Over the last year there have been crucial battles that have involved pushing the Labour party further towards a Remain position, and crucially getting them to commit to a PV. People tell me that they voted Labour in 2017 and had their vote counted as supporting Leave, and they will not be fooled again. But that is all about those battles to shift Labour. Labour’s position, guaranteeing a PV on a softer Brexit vs Remain, ensures Brexit will not happen, because no one in today’s Conservative party will support a soft Brexit. The battles with the Labour leadership over the summer were won, and it is now time to regroup for the final battle of this war. If people keep obsessing with these battles of the past they will inevitably lose the war.

It is a final battle that can be won. One of the things that surprised me when I looked at the numbers was that there were at least as many close marginals from 2017 that the Conservatives could lose to Labour as there were close marginals for Labour to lose to the Tories. If Labour can slightly improve on their 2017 performance, by more tactical voting or better targetting or whatever, they can flip just under 40 seats from the Conservatives to Labour. That does not give them an overall majority but it does make them the largest party and gives them the ability to govern as a minority government reasonably effectively.

Just as a small Labour improvement on 2017 can get a minority Labour government, equally there are 30 odd seats that Labour could lose if their performance slightly undershoots 2017. At best that might be offset by LibDem gains from Tories and results in Scotland, leaving the overall position largely unchanged from today. With the Tory rebels gone Johnson could get his Brexit deal through parliament. Nothing would have been gained but Brexit will have been lost. If we are lucky he will not quite get a majority for that, but a Tory government will do anything to stop a People’s Vote on Johnson’s deal unless he is certain he can win. So the best result we can hope for if Labour fails to achieve its 2017 vote is stalemate with another election soon to follow.

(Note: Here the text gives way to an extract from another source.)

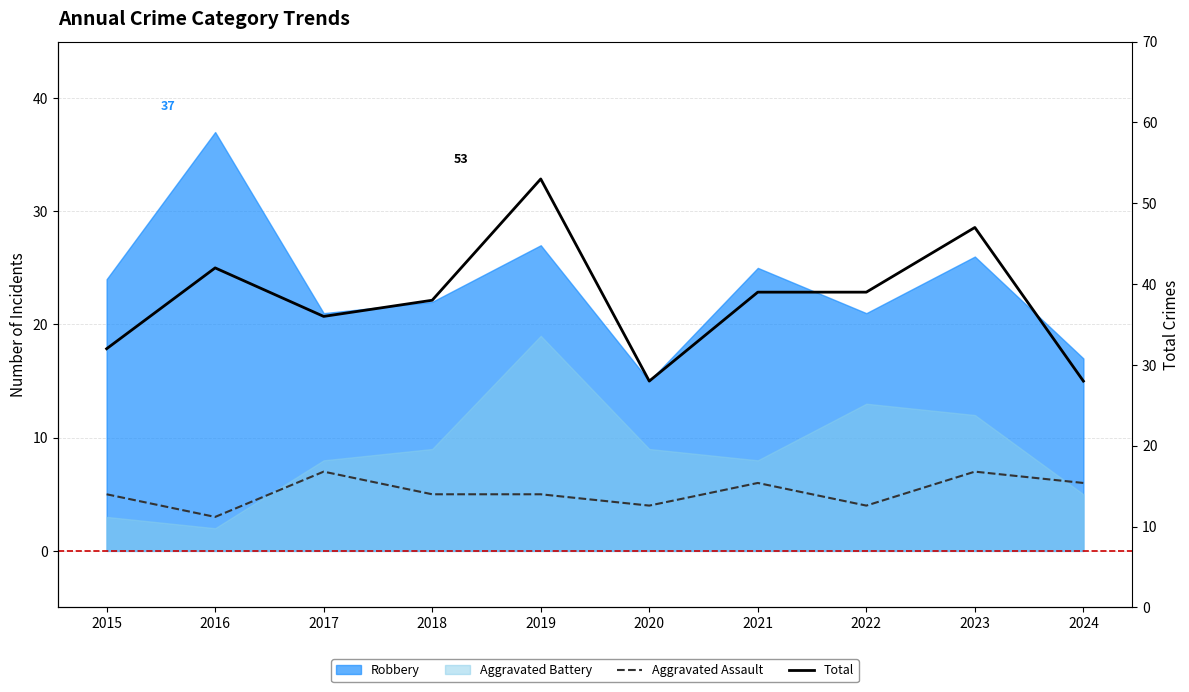

True or false: Aggravated Assault and Total cross at least once.

False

The reality of this election, which too many people refuse to accept, is that the only way of stopping Brexit is a minority Labour government. It requires many Remainers to switch their position from support for the LibDems to support for Labour in Labour marginals. The role of the LibDems in this election is essentially to capture as many Tory seats as they can, which will help the formulation of a minority Labour government. If instead they spend their time attacking Labour rather than the Tories, they will have played a key role in enabling Brexit. The idea that in this election the LibDems can win 200 seats or even form the next government is a dangerous fantasy worthy of any Brexiter.